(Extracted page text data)
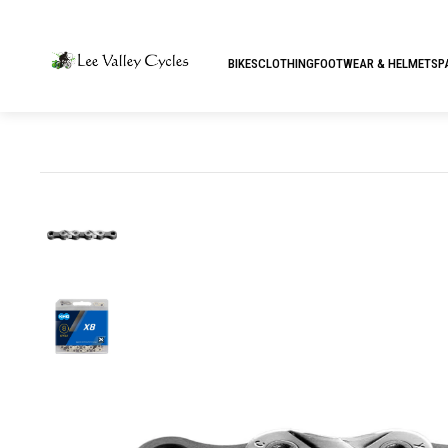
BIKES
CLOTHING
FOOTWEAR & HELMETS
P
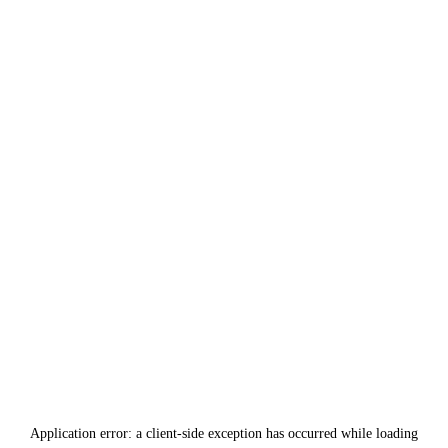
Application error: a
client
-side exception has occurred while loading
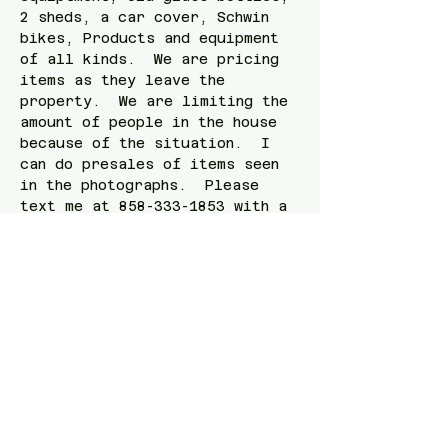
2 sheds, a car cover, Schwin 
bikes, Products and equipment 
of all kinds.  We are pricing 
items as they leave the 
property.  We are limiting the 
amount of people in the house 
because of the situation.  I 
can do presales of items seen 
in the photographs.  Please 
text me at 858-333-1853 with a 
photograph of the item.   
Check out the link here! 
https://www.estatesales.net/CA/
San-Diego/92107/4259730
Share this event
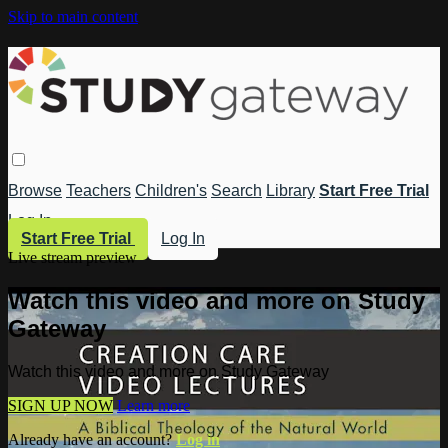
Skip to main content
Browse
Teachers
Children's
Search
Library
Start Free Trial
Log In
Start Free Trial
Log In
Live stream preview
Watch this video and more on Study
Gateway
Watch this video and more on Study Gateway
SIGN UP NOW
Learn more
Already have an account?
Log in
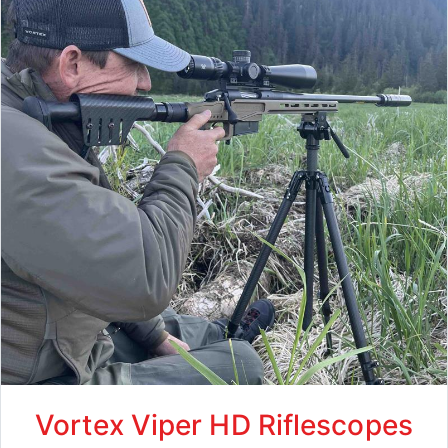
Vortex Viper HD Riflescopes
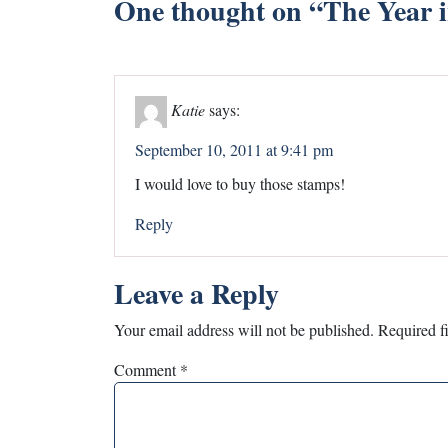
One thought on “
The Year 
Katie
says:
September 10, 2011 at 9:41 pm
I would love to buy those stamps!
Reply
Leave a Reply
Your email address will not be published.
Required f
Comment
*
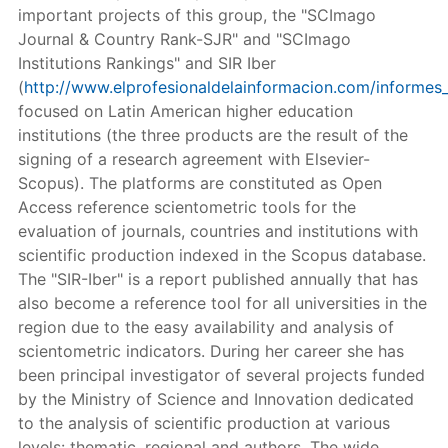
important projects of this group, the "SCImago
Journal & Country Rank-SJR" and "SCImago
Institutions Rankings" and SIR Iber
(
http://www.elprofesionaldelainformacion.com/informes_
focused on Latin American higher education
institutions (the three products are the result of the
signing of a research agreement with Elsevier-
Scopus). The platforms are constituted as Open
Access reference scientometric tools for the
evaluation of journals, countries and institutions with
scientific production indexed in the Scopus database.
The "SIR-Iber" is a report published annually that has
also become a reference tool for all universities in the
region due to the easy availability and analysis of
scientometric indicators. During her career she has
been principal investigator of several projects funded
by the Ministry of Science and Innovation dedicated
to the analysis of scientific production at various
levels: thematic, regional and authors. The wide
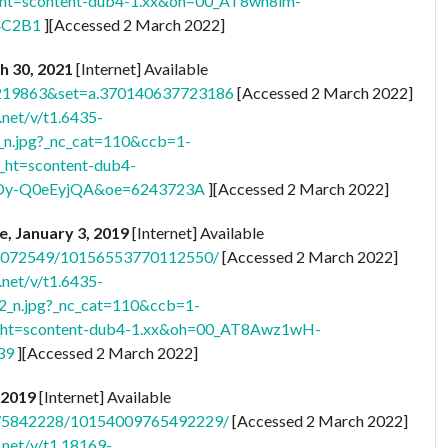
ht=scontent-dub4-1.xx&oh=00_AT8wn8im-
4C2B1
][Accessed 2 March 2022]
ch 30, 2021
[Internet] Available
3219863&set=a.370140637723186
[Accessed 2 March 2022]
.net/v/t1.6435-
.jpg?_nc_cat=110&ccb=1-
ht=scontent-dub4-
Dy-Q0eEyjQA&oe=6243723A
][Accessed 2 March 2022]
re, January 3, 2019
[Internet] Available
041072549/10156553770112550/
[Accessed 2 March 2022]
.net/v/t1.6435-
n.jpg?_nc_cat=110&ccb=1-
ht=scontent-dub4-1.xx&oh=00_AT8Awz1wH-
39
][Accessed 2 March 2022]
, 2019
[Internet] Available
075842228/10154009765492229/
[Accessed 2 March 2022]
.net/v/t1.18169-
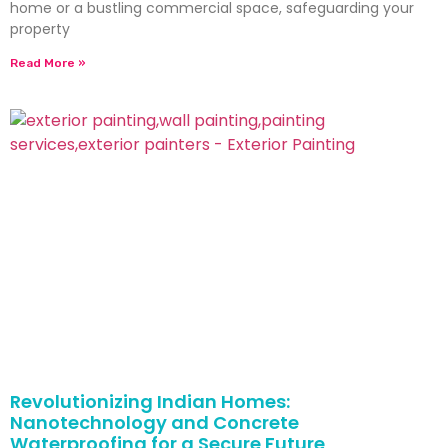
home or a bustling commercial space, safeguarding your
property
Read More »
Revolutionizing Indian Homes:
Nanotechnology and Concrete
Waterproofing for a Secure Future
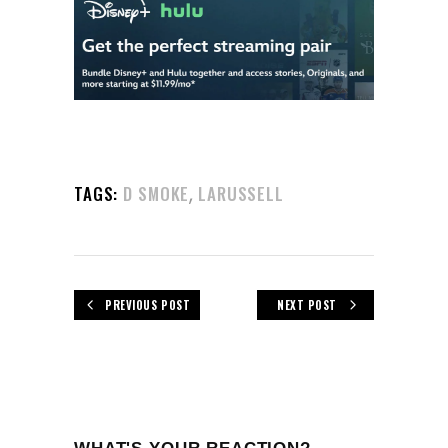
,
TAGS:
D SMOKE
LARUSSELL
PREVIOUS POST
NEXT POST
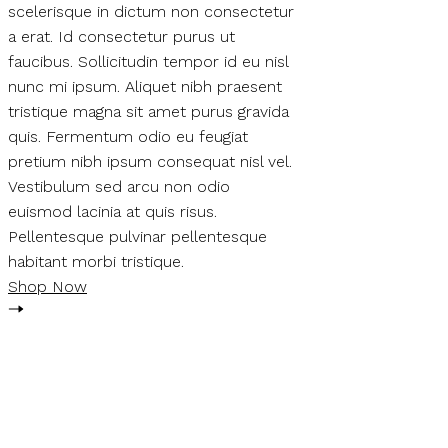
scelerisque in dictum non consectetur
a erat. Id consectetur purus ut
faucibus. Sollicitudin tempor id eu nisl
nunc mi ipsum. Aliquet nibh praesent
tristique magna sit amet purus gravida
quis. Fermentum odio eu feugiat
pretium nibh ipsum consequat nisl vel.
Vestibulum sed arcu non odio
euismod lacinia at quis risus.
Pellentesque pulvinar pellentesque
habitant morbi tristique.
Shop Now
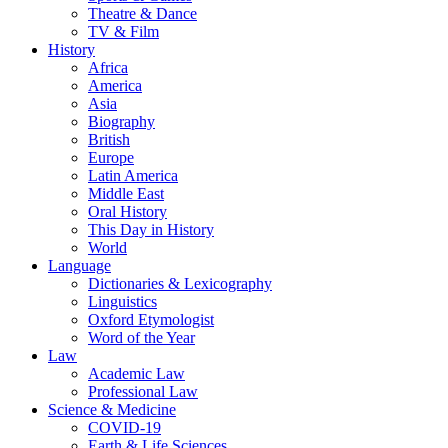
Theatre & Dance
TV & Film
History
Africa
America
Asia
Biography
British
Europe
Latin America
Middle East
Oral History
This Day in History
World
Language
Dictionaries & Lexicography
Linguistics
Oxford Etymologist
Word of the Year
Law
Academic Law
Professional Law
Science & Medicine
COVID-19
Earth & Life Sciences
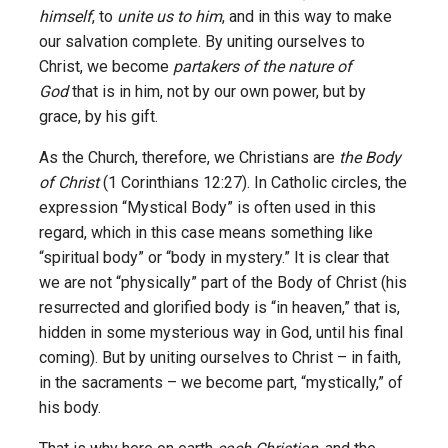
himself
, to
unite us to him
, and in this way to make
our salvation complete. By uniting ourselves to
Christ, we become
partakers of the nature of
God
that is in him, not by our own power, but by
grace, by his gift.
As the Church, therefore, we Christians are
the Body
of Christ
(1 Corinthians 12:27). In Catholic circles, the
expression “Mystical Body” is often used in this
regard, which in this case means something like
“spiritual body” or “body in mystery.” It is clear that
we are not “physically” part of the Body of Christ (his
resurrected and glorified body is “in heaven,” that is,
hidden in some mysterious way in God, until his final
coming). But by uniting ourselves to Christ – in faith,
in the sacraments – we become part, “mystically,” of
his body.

EXERCISE:
Indicate how many lines in the records above include the word "odio", giving no other content.

OUTPUT FOR THIS TASK:
2